• _The task_
The expected answer is the data below, printed verbatim without its pictures.

• _Records supplied_
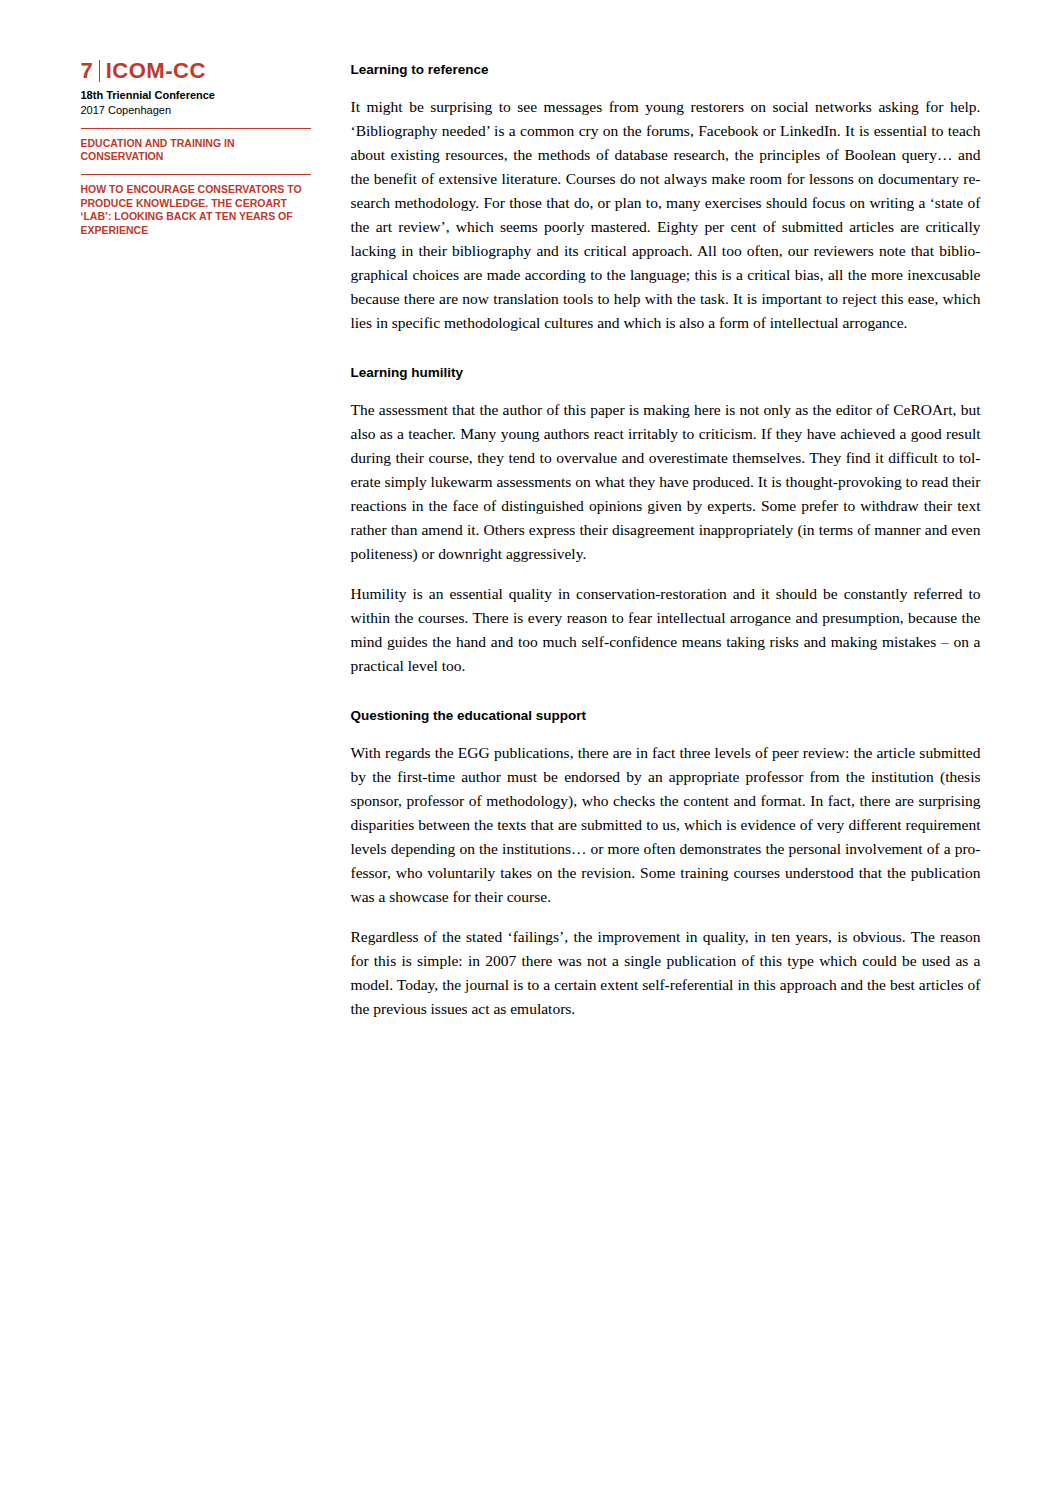7
ICOM-CC
18th Triennial Conference
2017 Copenhagen
EDUCATION AND TRAINING IN CONSERVATION
HOW TO ENCOURAGE CONSERVATORS TO PRODUCE KNOWLEDGE. THE CeROArt ‘LAB’: LOOKING BACK AT TEN YEARS OF EXPERIENCE
Learning to reference
It might be surprising to see messages from young restorers on social networks asking for help. ‘Bibliography needed’ is a common cry on the forums, Facebook or LinkedIn. It is essential to teach about existing resources, the methods of database research, the principles of Boolean query… and the benefit of extensive literature. Courses do not always make room for lessons on documentary research methodology. For those that do, or plan to, many exercises should focus on writing a ‘state of the art review’, which seems poorly mastered. Eighty per cent of submitted articles are critically lacking in their bibliography and its critical approach. All too often, our reviewers note that bibliographical choices are made according to the language; this is a critical bias, all the more inexcusable because there are now translation tools to help with the task. It is important to reject this ease, which lies in specific methodological cultures and which is also a form of intellectual arrogance.
Learning humility
The assessment that the author of this paper is making here is not only as the editor of CeROArt, but also as a teacher. Many young authors react irritably to criticism. If they have achieved a good result during their course, they tend to overvalue and overestimate themselves. They find it difficult to tolerate simply lukewarm assessments on what they have produced. It is thought-provoking to read their reactions in the face of distinguished opinions given by experts. Some prefer to withdraw their text rather than amend it. Others express their disagreement inappropriately (in terms of manner and even politeness) or downright aggressively.
Humility is an essential quality in conservation-restoration and it should be constantly referred to within the courses. There is every reason to fear intellectual arrogance and presumption, because the mind guides the hand and too much self-confidence means taking risks and making mistakes – on a practical level too.
Questioning the educational support
With regards the EGG publications, there are in fact three levels of peer review: the article submitted by the first-time author must be endorsed by an appropriate professor from the institution (thesis sponsor, professor of methodology), who checks the content and format. In fact, there are surprising disparities between the texts that are submitted to us, which is evidence of very different requirement levels depending on the institutions… or more often demonstrates the personal involvement of a professor, who voluntarily takes on the revision. Some training courses understood that the publication was a showcase for their course.
Regardless of the stated ‘failings’, the improvement in quality, in ten years, is obvious. The reason for this is simple: in 2007 there was not a single publication of this type which could be used as a model. Today, the journal is to a certain extent self-referential in this approach and the best articles of the previous issues act as emulators.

• _Completed task_
7
ICOM-CC
18th Triennial Conference
2017 Copenhagen
EDUCATION AND TRAINING IN CONSERVATION
HOW TO ENCOURAGE CONSERVATORS TO PRODUCE KNOWLEDGE. THE CeROArt ‘LAB’: LOOKING BACK AT TEN YEARS OF EXPERIENCE
Learning to reference
It might be surprising to see messages from young restorers on social networks asking for help. ‘Bibliography needed’ is a common cry on the forums, Facebook or LinkedIn. It is essential to teach about existing resources, the methods of database research, the principles of Boolean query… and the benefit of extensive literature. Courses do not always make room for lessons on documentary research methodology. For those that do, or plan to, many exercises should focus on writing a ‘state of the art review’, which seems poorly mastered. Eighty per cent of submitted articles are critically lacking in their bibliography and its critical approach. All too often, our reviewers note that bibliographical choices are made according to the language; this is a critical bias, all the more inexcusable because there are now translation tools to help with the task. It is important to reject this ease, which lies in specific methodological cultures and which is also a form of intellectual arrogance.
Learning humility
The assessment that the author of this paper is making here is not only as the editor of CeROArt, but also as a teacher. Many young authors react irritably to criticism. If they have achieved a good result during their course, they tend to overvalue and overestimate themselves. They find it difficult to tolerate simply lukewarm assessments on what they have produced. It is thought-provoking to read their reactions in the face of distinguished opinions given by experts. Some prefer to withdraw their text rather than amend it. Others express their disagreement inappropriately (in terms of manner and even politeness) or downright aggressively.
Humility is an essential quality in conservation-restoration and it should be constantly referred to within the courses. There is every reason to fear intellectual arrogance and presumption, because the mind guides the hand and too much self-confidence means taking risks and making mistakes – on a practical level too.
Questioning the educational support
With regards the EGG publications, there are in fact three levels of peer review: the article submitted by the first-time author must be endorsed by an appropriate professor from the institution (thesis sponsor, professor of methodology), who checks the content and format. In fact, there are surprising disparities between the texts that are submitted to us, which is evidence of very different requirement levels depending on the institutions… or more often demonstrates the personal involvement of a professor, who voluntarily takes on the revision. Some training courses understood that the publication was a showcase for their course.
Regardless of the stated ‘failings’, the improvement in quality, in ten years, is obvious. The reason for this is simple: in 2007 there was not a single publication of this type which could be used as a model. Today, the journal is to a certain extent self-referential in this approach and the best articles of the previous issues act as emulators.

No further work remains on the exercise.